## Document section

In The Triumph of Beauty and Deceit voices fly with abandon to and from the extremities of their range, hitting the barriers with elastic energy, stretching and compressing words with manic irrepressibility, and shifting occasionally into a lagoon-like calm where simpler lines momentarily hold sensual sway. The 15-player ensemble powers along with Barry's typical relentless drive, motoric but with trademark glitch-like irregularities and discontinuities.

In truth, it all seems like a combination most unlikely to succeed in performance. Meredith Oakes's self-consciously archaic libretto is a pretty chewy text, unlikely to transmit well in performance after Barry has had his way with it, and the energy levels of the music present serious challenges for visual counterparting.

Surtitles provide a ready solution to the issue of unravelling the text, and the production by Nigel Lowery (who's responsible for design as well as direction) matches the helter-skelter momentum of the squabbling tug of war between virtue, vice and the ravaging depredations of time.

The set presents a curved building like a two-headed monster, a church entrance at one end, a garishly-lit house of pleasure at the other. The costumes range from Andrew Watts's Pleasure, looking as if he'd strayed off the set of the Rocky Horror Picture Show, and Roderick Williams's Deceit, in a tight, white, shiny vinyl skirt, to Stephen Richardson's stick-toting, storybook Old Father Time. The more sober presences are William Purefoy's cassocked Truth and Christopher Lemmings's bemused and abused Beauty.

The cast perform so strongly that it would be invidious to single any individual out. Lowery's production, with sometimes gut-wrenching explicitness, makes an edge-of-the-seat experience out of what's really a strange, hyperbolic allegory. Ambiguity abounds, and yet the centre somehow holds, not least because Thomas Adès, the festival's artistic director, conducts with such unflagging zest, to which the Birmingham Contemporary Music Group responds in kind.

## Data provided
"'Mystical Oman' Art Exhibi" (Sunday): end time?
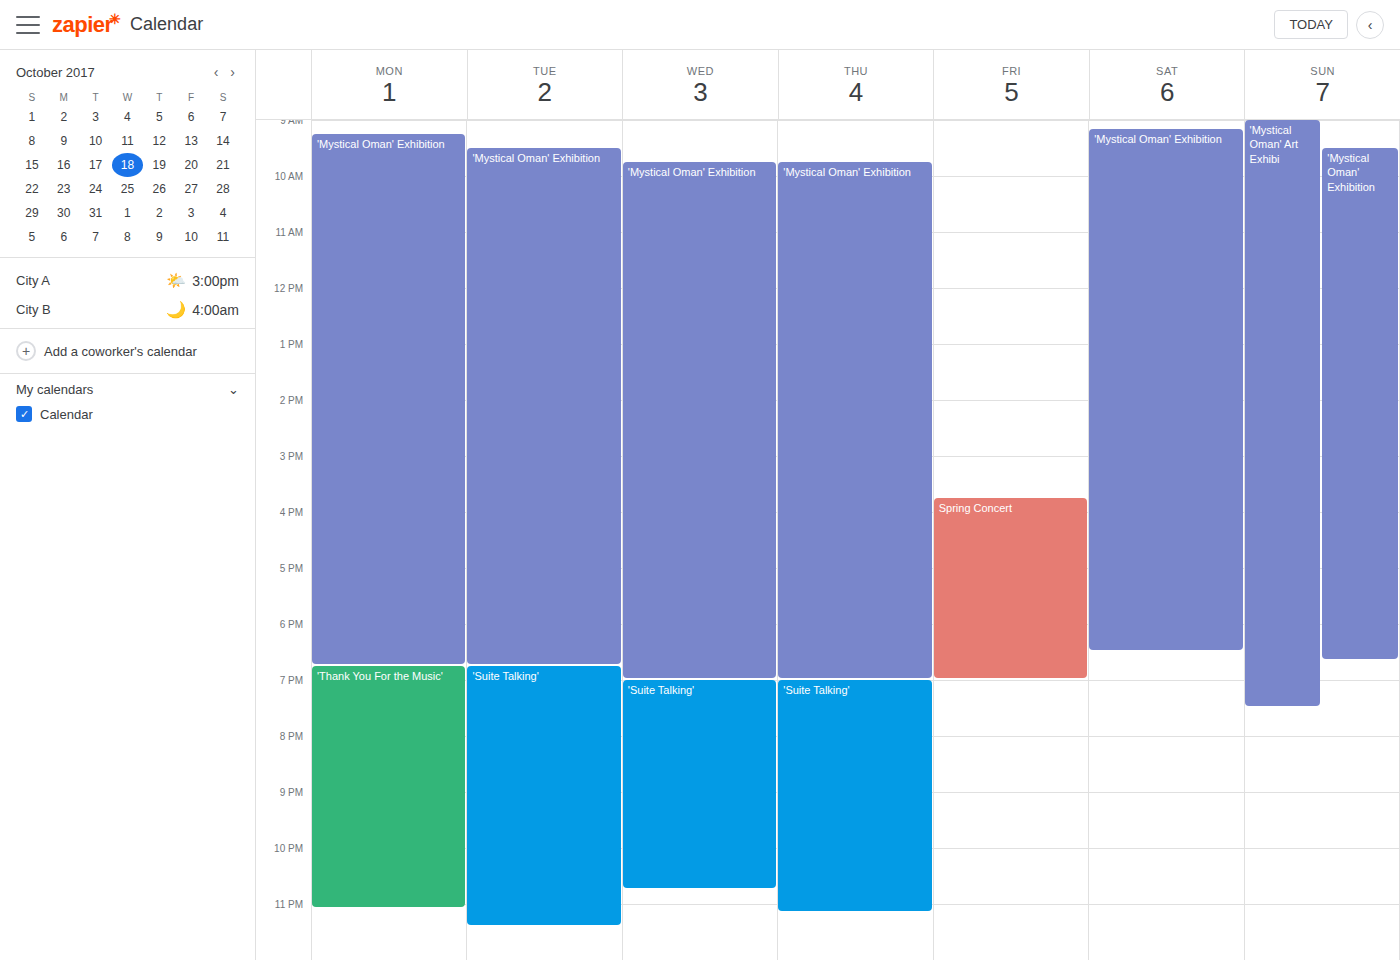
7:30 PM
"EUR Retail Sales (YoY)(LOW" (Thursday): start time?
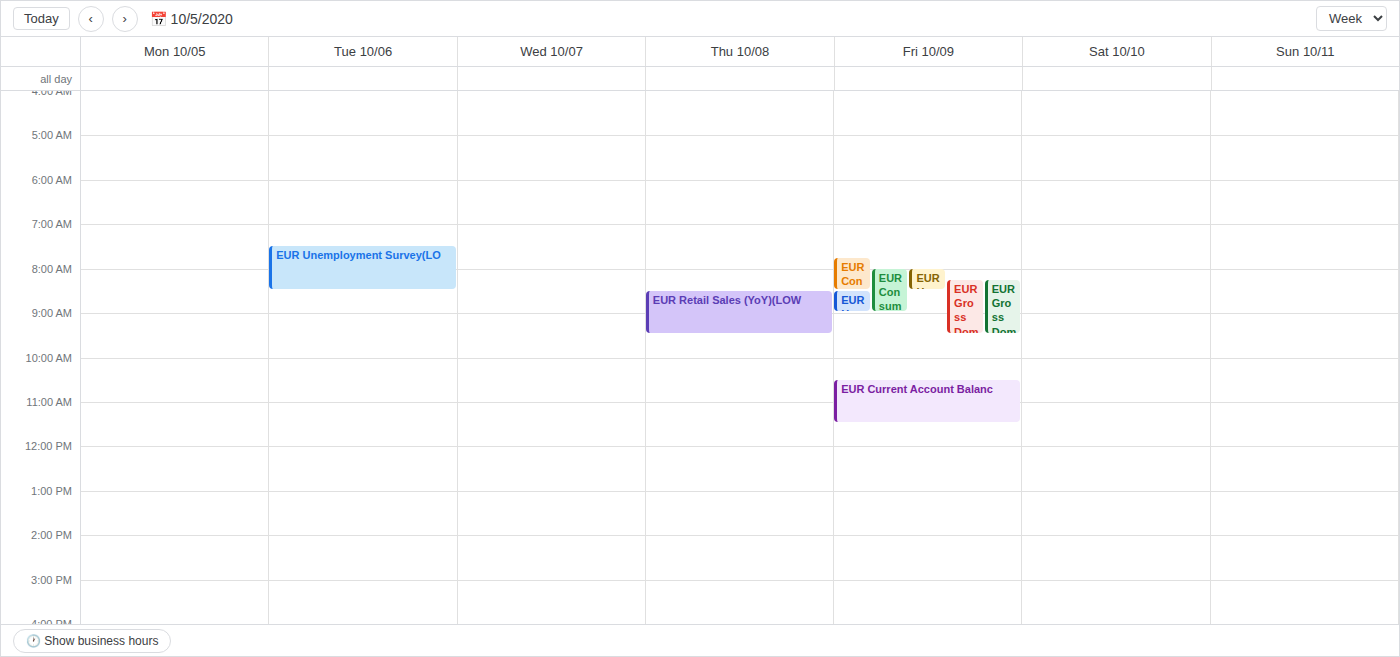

## Stated task 1
From the opera review, list every singer named along with the character each one plays.
## Stated task 2
According to the opera review, why does the work seem unlikely to succeed in performance?

## Correct answer 1
Andrew Watts plays Pleasure.
Roderick Williams plays Deceit.
Stephen Richardson plays Old Father Time.
William Purefoy plays Truth.
Christopher Lemmings plays Beauty.

## Correct answer 2
Meredith Oakes's self-consciously archaic libretto is a chewy text that is unlikely to come across well once Barry has set it. The music's energy levels also make it hard to create staging that matches it.